> DIRECTIVE:
Nothing in the entries may be altered; copy them all exactly.

> THE INPUT:

■ ■ ■

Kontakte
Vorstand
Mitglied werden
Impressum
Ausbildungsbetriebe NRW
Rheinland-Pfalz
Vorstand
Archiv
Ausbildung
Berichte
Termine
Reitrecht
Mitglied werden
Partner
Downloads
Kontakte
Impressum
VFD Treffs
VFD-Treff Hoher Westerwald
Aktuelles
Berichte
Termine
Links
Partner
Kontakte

■ ■ ■

> OUTPUT OF THE TASK:
Kontakte
Vorstand
Mitglied werden
Impressum
Ausbildungsbetriebe NRW
Rheinland-Pfalz
Vorstand
Archiv
Ausbildung
Berichte
Termine
Reitrecht
Mitglied werden
Partner
Downloads
Kontakte
Impressum
VFD Treffs
VFD-Treff Hoher Westerwald
Aktuelles
Berichte
Termine
Links
Partner
Kontakte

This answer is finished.